-- Your assignment --
Please copy every record below exactly, leaving out the pictures.

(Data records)
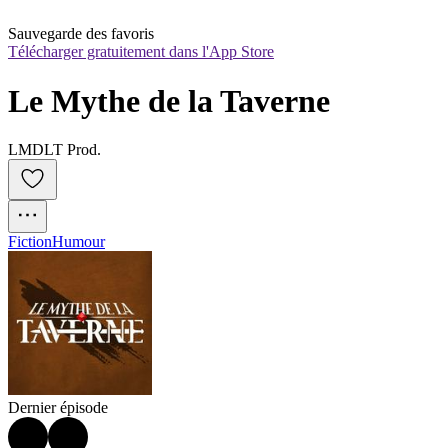
Sauvegarde des favoris
Télécharger gratuitement dans l'App Store
Le Mythe de la Taverne
LMDLT Prod.
Fiction
Humour
Dernier épisode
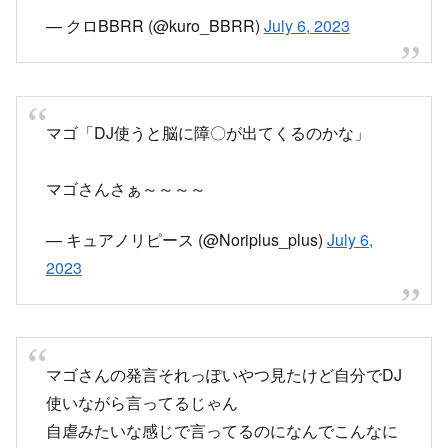
マゴ「DJ使うと脳に障〇が出てくるのかな」
マゴさんさぁ～～～～
— キュアノリピース (@Noriplus_plus)
July 6,
2023
マゴさんの発言それっぽいやつ見たけど自分でDJ
使いながら言ってるじゃん
自虐みたいな感じで言ってるのになんでこんなに
騒がれるんだ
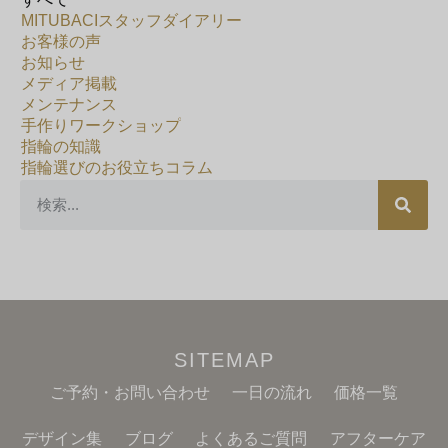
MITUBACIスタッフダイアリー
お客様の声
お知らせ
メディア掲載
メンテナンス
手作りワークショップ
指輪の知識
指輪選びのお役立ちコラム
SITEMAP
ご予約・お問い合わせ
一日の流れ
価格一覧
デザイン集
ブログ
よくあるご質問
アフターケア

-- Result for this exercise --
Sauvegarde des favoris
Télécharger gratuitement dans l'App Store
Le Mythe de la Taverne
LMDLT Prod.
Fiction
Humour
Dernier épisode
マゴ「DJ使うと脳に障〇が出てくるのかな」
マゴさんさぁ～～～～
— キュアノリピース (@Noriplus_plus)
July 6,
2023
マゴさんの発言それっぽいやつ見たけど自分でDJ
使いながら言ってるじゃん
自虐みたいな感じで言ってるのになんでこんなに
騒がれるんだ
MITUBACIスタッフダイアリー
お客様の声
お知らせ
メディア掲載
メンテナンス
手作りワークショップ
指輪の知識
指輪選びのお役立ちコラム
SITEMAP
ご予約・お問い合わせ
一日の流れ
価格一覧
デザイン集
ブログ
よくあるご質問
アフターケア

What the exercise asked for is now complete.